(Probability/Statistics) Transformation of Bivariate Random Variable

[rayge]

Homework Statement

Let X_1, X_2 have the joint pdf h(x_1, x_2) = 8x_1x_2, 0<x_1<x_2<1, zero elsewhere. Find the joint pdf of Y_1=X_1/X_2 and Y_2=X_2.

Homework Equations

p_Y(y_1,y_2)=p_X[w_1(y_1,y_2),w_2(y_1,y_2)] where w_i is the inverse of y_1=u_1(x_1,x_2)

The Attempt at a Solution

We can get X_1=Y_1Y_2 and X_2=Y_2. Naively plugging in y, we can get 8y_1y_2^2. However this isn't right according to the back of the book.

I thought it might have to do with finding the marginal distributions of x_1, x_2, but that doesn't seem to lead me anywhere either. Any thoughts welcome!

 

[Ray Vickson]

Homework Statement

Let X_1, X_2 have the joint pdf h(x_1, x_2) = 8x_1x_2, 0<x_1<x_2<1, zero elsewhere.
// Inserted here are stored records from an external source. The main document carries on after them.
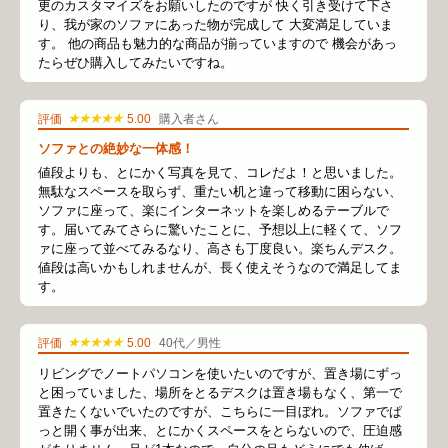
更のカスタマイズをお願いしたのですが 快く引き受けて下さ
り、我が家のソファにあった物が完成して 大変満足していま
す。 他の商品も魅力的な商品が揃っていますので 機会があっ
たらぜひ購入してみたいですね。
★★★★★
評価
5.00
購入者さん
ソファとの絶妙な一体感！
値段よりも、とにかく写真を見て、コレだよ！と思いました。
無駄なスペースを取らず、重たい机と違って移動に困らない、
ソファに座って、楽にインターネットを楽しめるテーブルで
す。届いてみてさらに驚いたことに、予想以上に軽くて、ソフ
ァに座って並べてみるなり、高さも丁度良い。楽ちんデスク。
値段は高いかもしれませんが、長く使えそうなので満足してま
す。
★★★★★
評価
5.00
40代／男性
リビングでノートパソコンを使いたいのですが、置き場にずっ
と困っていました、場所をとるデスクは置き場もなく、第一で
置きたくないでいたのですが、こちらに一目ぼれ。ソファでぱ
っと開く事が出来、とにかくスペースをとらないので、圧迫感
Find the joint pdf of Y_1=X_1/X_2 and Y_2=X_2.

Homework Equations

p_Y(y_1,y_2)=p_X[w_1(y_1,y_2),w_2(y_1,y_2)] where w_i is the inverse of y_1=u_1(x_1,x_2)

The Attempt at a Solution

We can get X_1=Y_1Y_2 and X_2=Y_2. Naively plugging in y, we can get 8y_1y_2^2. However this isn't right according to the back of the book.
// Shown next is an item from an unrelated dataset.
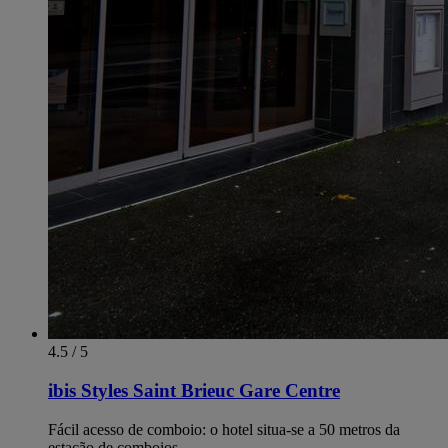
4.5 / 5
ibis Styles Saint Brieuc Gare Centre
Fácil acesso de comboio: o hotel situa-se a 50 metros da
estação de comboios.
I thought it might have to do with finding the marginal distributions of x_1, x_2, but that doesn't seem to lead me anywhere either. Any thoughts welcome!

You forgot the Jacobian, necessary to transform dx1*dx2 into h(y1,y2)*dy1*dy2

 

[rayge]

Thanks! That was it.